Exercise goal: Reproduce the listing below word for word, omitting every picture.

----

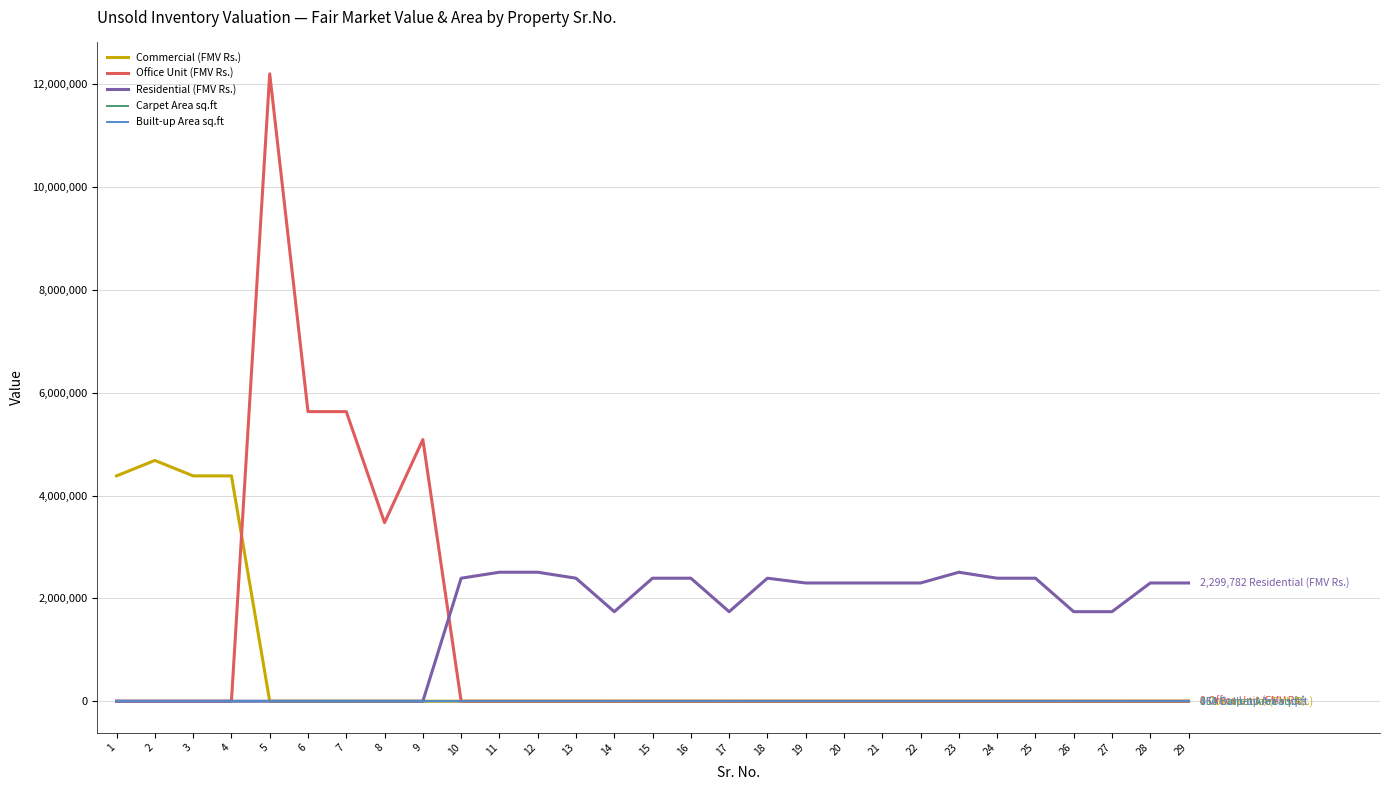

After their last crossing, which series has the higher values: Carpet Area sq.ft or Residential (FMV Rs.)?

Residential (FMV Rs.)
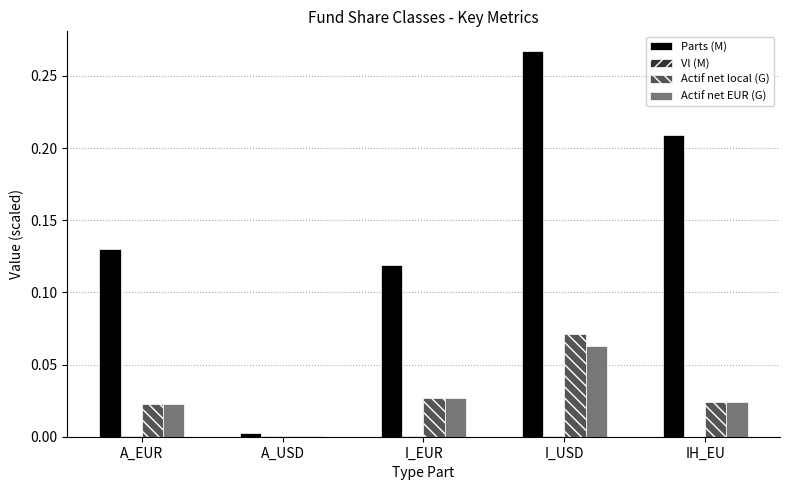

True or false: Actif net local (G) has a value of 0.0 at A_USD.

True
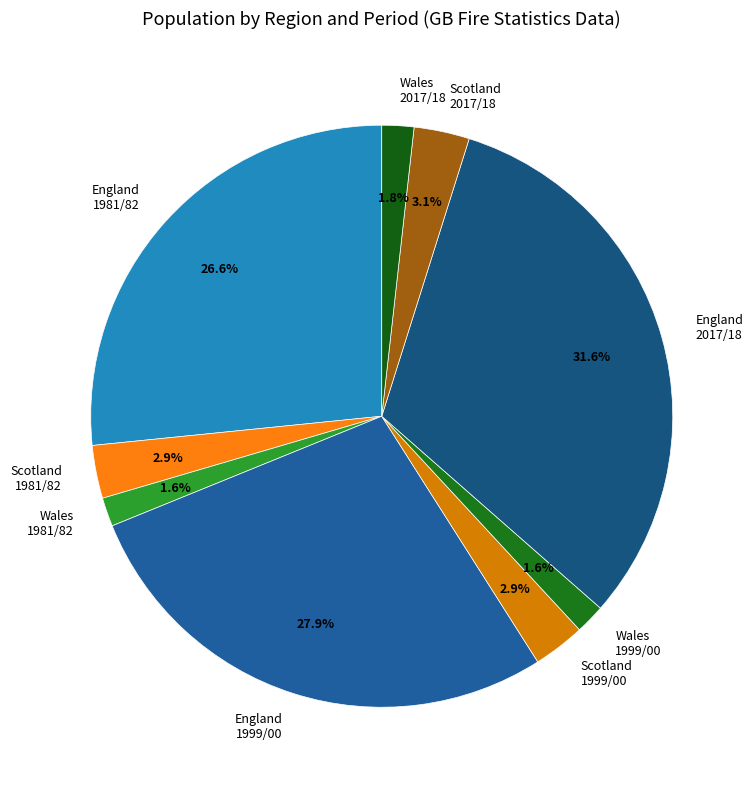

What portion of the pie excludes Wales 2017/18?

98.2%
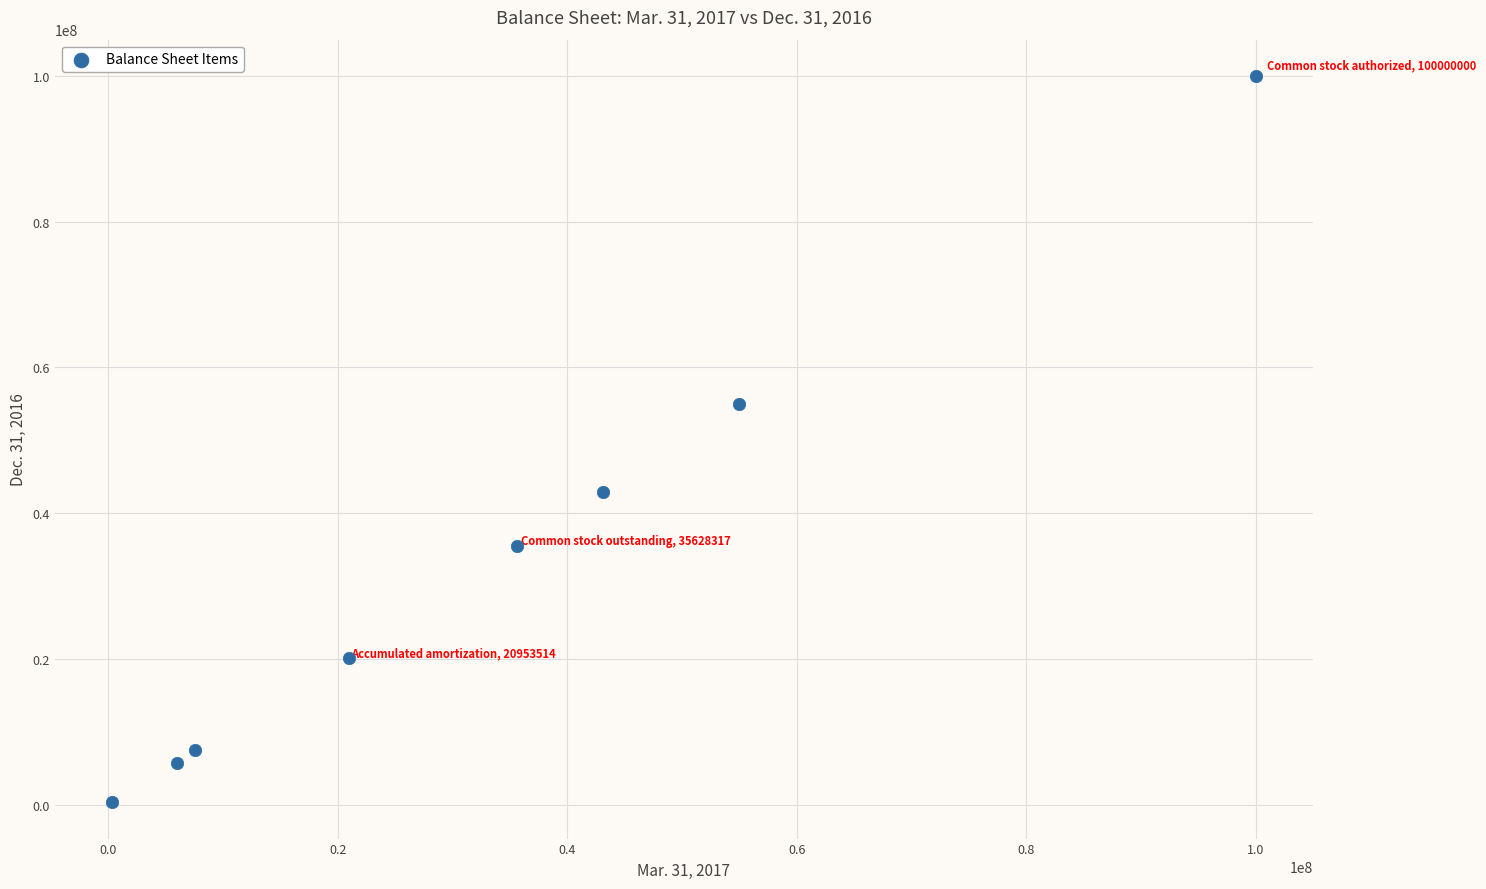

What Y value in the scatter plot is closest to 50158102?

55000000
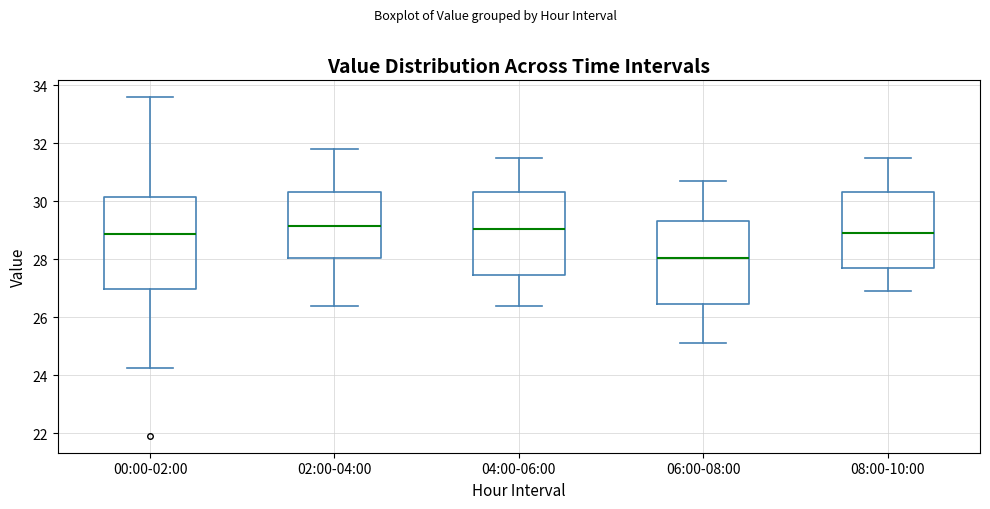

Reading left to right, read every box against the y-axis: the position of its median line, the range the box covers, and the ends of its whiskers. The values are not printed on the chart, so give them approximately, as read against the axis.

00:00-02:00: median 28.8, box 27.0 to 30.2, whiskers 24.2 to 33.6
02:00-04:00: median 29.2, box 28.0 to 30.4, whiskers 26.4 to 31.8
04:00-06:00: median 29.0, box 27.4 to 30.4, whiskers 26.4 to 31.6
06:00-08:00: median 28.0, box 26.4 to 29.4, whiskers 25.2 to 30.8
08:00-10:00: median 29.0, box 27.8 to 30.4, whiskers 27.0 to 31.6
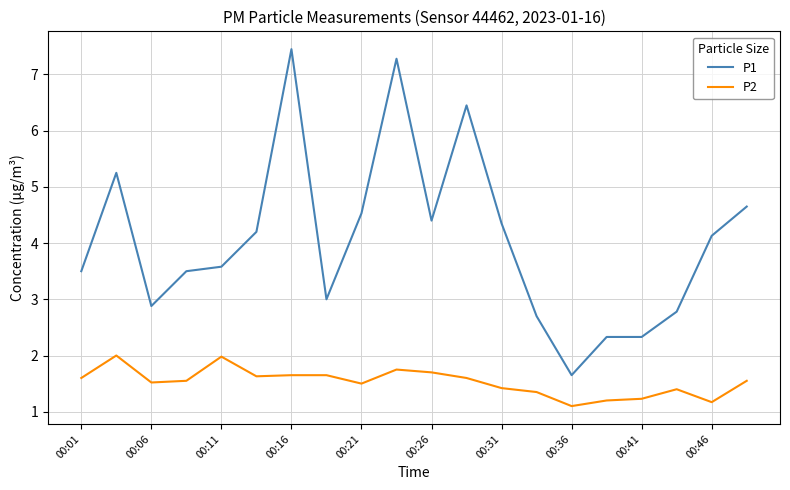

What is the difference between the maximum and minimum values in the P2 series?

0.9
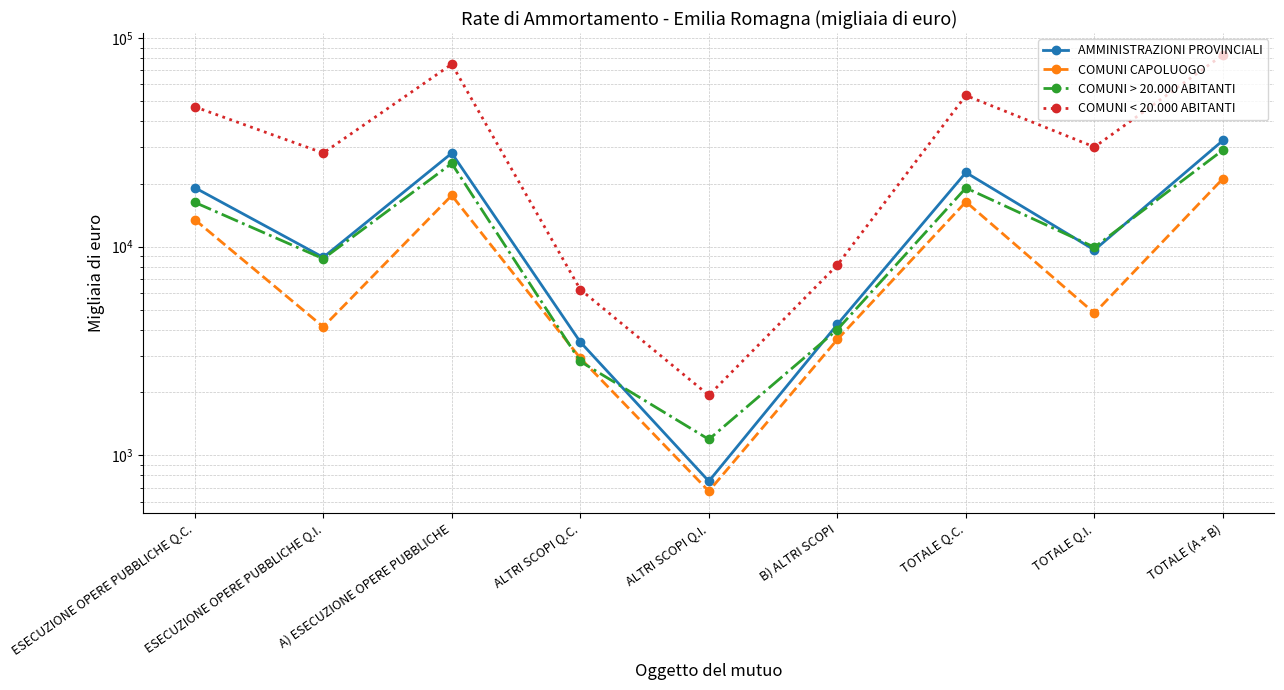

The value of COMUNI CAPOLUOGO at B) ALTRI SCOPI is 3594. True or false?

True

----

Task response:
After their last crossing, which series has the higher values: Carpet Area sq.ft or Residential (FMV Rs.)?

Residential (FMV Rs.)

True or false: Actif net local (G) has a value of 0.0 at A_USD.

True

What portion of the pie excludes Wales 2017/18?

98.2%

What Y value in the scatter plot is closest to 50158102?

55000000

Reading left to right, read every box against the y-axis: the position of its median line, the range the box covers, and the ends of its whiskers. The values are not printed on the chart, so give them approximately, as read against the axis.

00:00-02:00: median 28.8, box 27.0 to 30.2, whiskers 24.2 to 33.6
02:00-04:00: median 29.2, box 28.0 to 30.4, whiskers 26.4 to 31.8
04:00-06:00: median 29.0, box 27.4 to 30.4, whiskers 26.4 to 31.6
06:00-08:00: median 28.0, box 26.4 to 29.4, whiskers 25.2 to 30.8
08:00-10:00: median 29.0, box 27.8 to 30.4, whiskers 27.0 to 31.6

What is the difference between the maximum and minimum values in the P2 series?

0.9

The value of COMUNI CAPOLUOGO at B) ALTRI SCOPI is 3594. True or false?

True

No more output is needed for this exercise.